Best-Practices Leadership: Team Management Tip #1
‘Hot’ tactics for heating up your team
“Hot teams” improvise, do more work with less supervision and make the extra effort to follow through.
Management consultant Laurence Haughton suggests six strategies for turning ordinary groups into hot teams. Among his advice, Haughton cautions managers not to become too rule-bound. Rules, intended to streamline and safeguard work, can hamstring your operation when common sense calls for exceptions. Before setting rules, ask if they’re really needed.
Get more of Haughton’s leadership team management advice on building “hot teams” in Best-Practices Leadership.
Best-Practices Leadership: Team Management Tip #2
Bring the off-site energy of team-building exercises back to the office
Lead an off-site event that leaves your team energized and focused:
1. Know when a team-building exercise is successful. How will you know if you’ve achieved your goal?
When Timberland Co. executives needed to revamp and add new products, they held an off-site event to jump-start things. They invited designers, engineers and marketers from the company to spend one week hashing it out, a process that normally takes years. Result: They met their goals. Says VP Doug Clark, “Having that concrete goal allowed us to walk the line between exploring creative flights of fancy and remaining results driven.”
2. Make sure the team-building exercise relates to solving a real problem.
During Ford’s off-site event, Carolyn Lantz, executive director of brand imaging, gave executives $50 each and put them on a bus to an Old Navy store. “I told them, ‘You have 20 minutes to find and purchase an outfit that you have to wear tomorrow. You are busy people looking for great design at a great price. Those are Ford’s customers.’” The exercise made a point: Ford’s products need to be well designed, but democratically priced.
Best-Practices Leadership: Team Management Tip #3
Fight off team complacency: 5 strategies for making team-building exercises part of your daily routine
Soon after a team forms, the excitement often peaks. Teammates dream of big accomplishments, set grandiose goals and promise to collaborate. But when the initial enthusiasm dies down, the spirited atmosphere fades and a more solemn routine emerges. Here’s how to step in and breathe new life into your team if this pattern unfolds at your workplace:
- Inject new blood. Invite a few high-energy types to join the team. Don’t put them in charge or they’ll threaten the team leader and the informal hierarchy that’s already formed. Instead, just ask them to lend their talents and revitalize the group.
- Tape the team. When a lethargic public speaker needs to liven up, a smart speech coach will videotape the individual’s presentation and play it back. By raising the speaker’s self-awareness, the tape serves as a training tool. The same goes when you want to jolt a team to rise to a higher level. Lecturing a team to improve might fall upon deaf ears, but a videotape of their meetings can show them just how listless they’ve become.
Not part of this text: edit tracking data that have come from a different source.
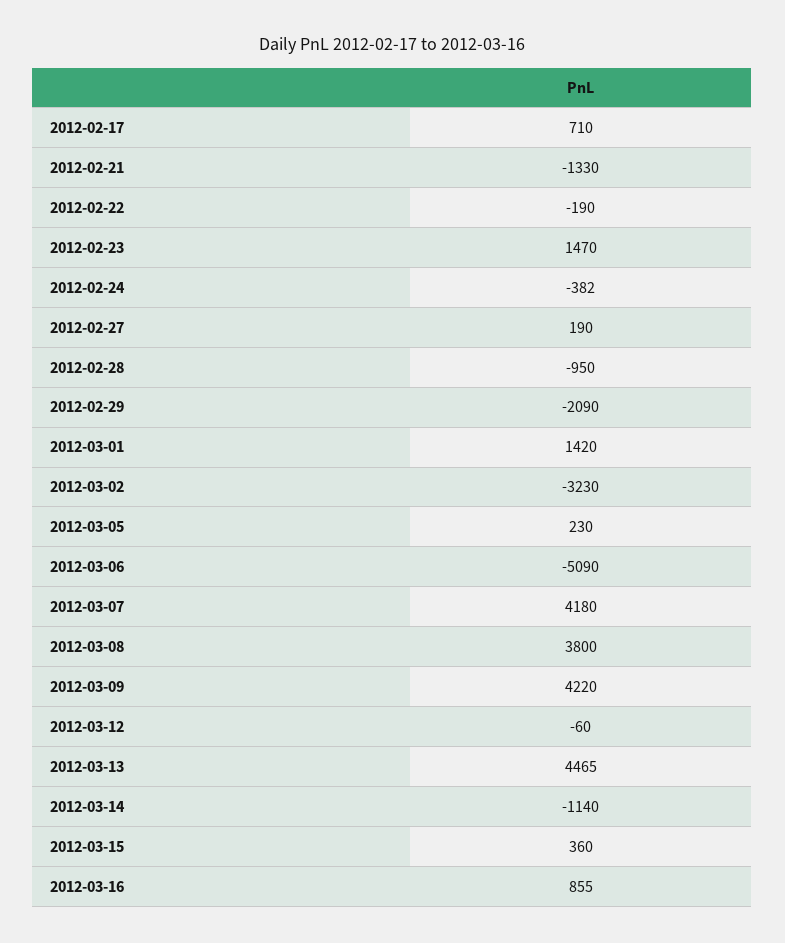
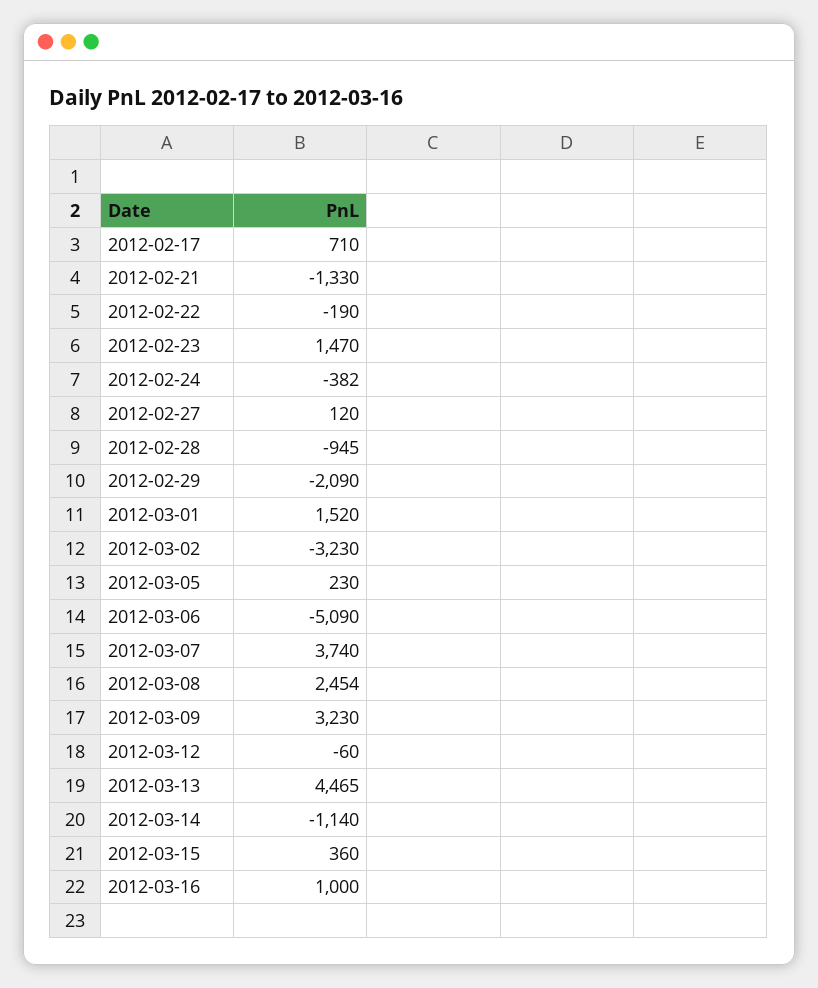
2012-02-27: 190 -> 120
2012-02-28: -950 -> -945
2012-03-01: 1420 -> 1520
2012-03-07: 4180 -> 3740
2012-03-08: 3800 -> 2454
2012-03-09: 4220 -> 3230
2012-03-16: 855 -> 1000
- Turn your team into trainers. Form a new team, and ask your current group to serve as an “advisory board” to it.
- Strip away routine. Study how a tired team got that way. Disrupt predictable patterns by having the group meet in new places (a nearby park, a client’s facility, your home) and work together in new ways.
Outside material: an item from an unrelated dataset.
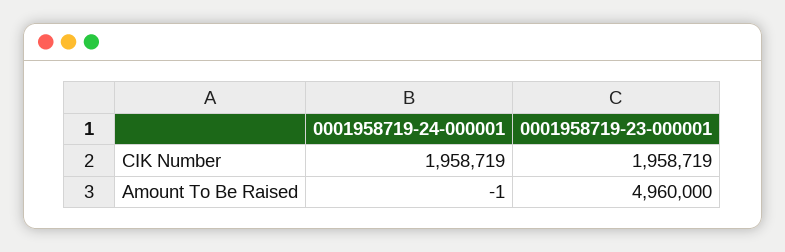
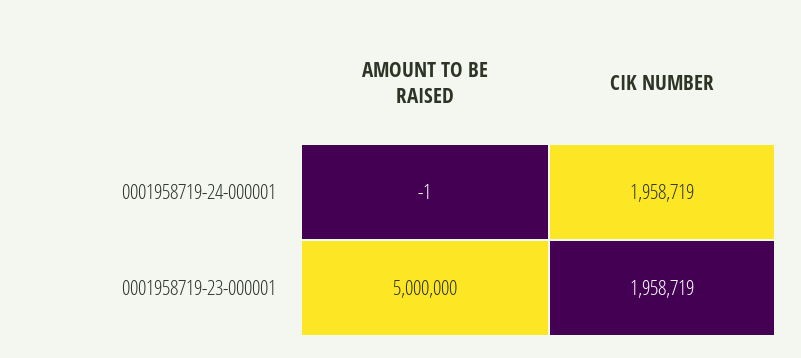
0001958719-23-000001, Amount To Be Raised: 4960000 -> 5000000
- Host an outing. Invite the team to join you on a weekend hike or family picnic. Schedule fun activities so that participants get to know each other with their guard down.
Discover the five strategies that can help you reinvigorate your team and fight off complacency in Best-Practices Leadership.
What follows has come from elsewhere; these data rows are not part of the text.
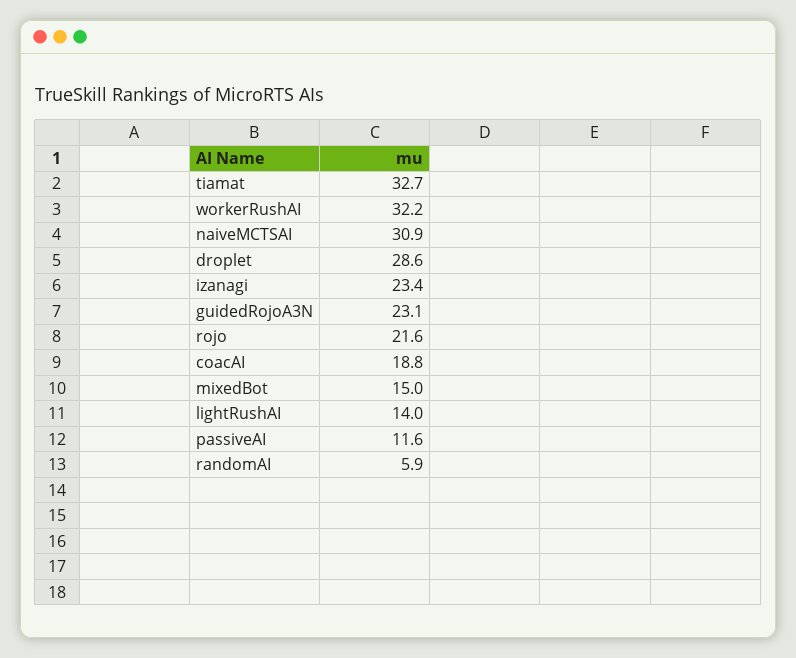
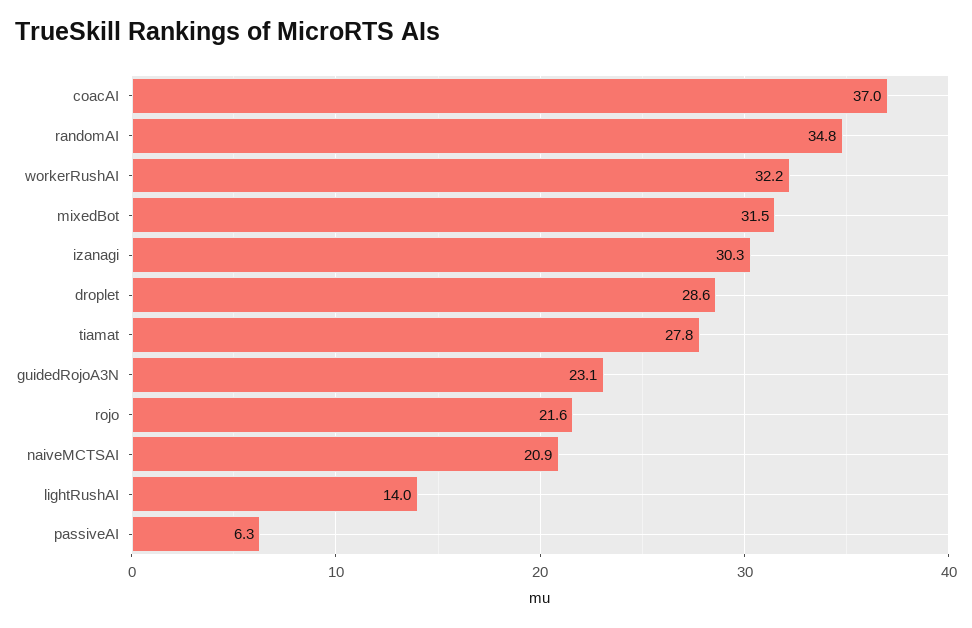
tiamat: 32.7 -> 27.8
naiveMCTSAI: 30.9 -> 20.9
izanagi: 23.4 -> 30.3
coacAI: 18.8 -> 37
mixedBot: 15 -> 31.5
passiveAI: 11.6 -> 6.3
randomAI: 5.9 -> 34.8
Best-Practices Leadership: Team Management Tip #4
Is your team stuck? Get them unstuck with these team-building exercises.
Best-Practices Leadership: Team Management Tip #5
Joe Torre’s rules for bringing leadership, team building onto the field
Baseball manager Joe Torre has led far more diverse and ego-driven teams than most of us ever will. Yet, Torre’s teams have won repeatedly, thanks to these four “rules of straight communication” he has developed over the years:
- Remember that every player has a special need for one of these things: motivation, reassurance or technical help. Determine what that need is and meet it.
- Deliver tightly focused, positive messages, such as a quick word of praise for a good play. Simple words of appreciation are more powerful motivators than many leaders expect.
- Work hard to establish rapport with team members from backgrounds that are different from your own. It does take extra work, but the results can be extraordinary.
- Let team members know that you accept the full range of their emotions, including fear and uncertainty. Unless people admit their fear, they will never be able to confront obstacles and grow.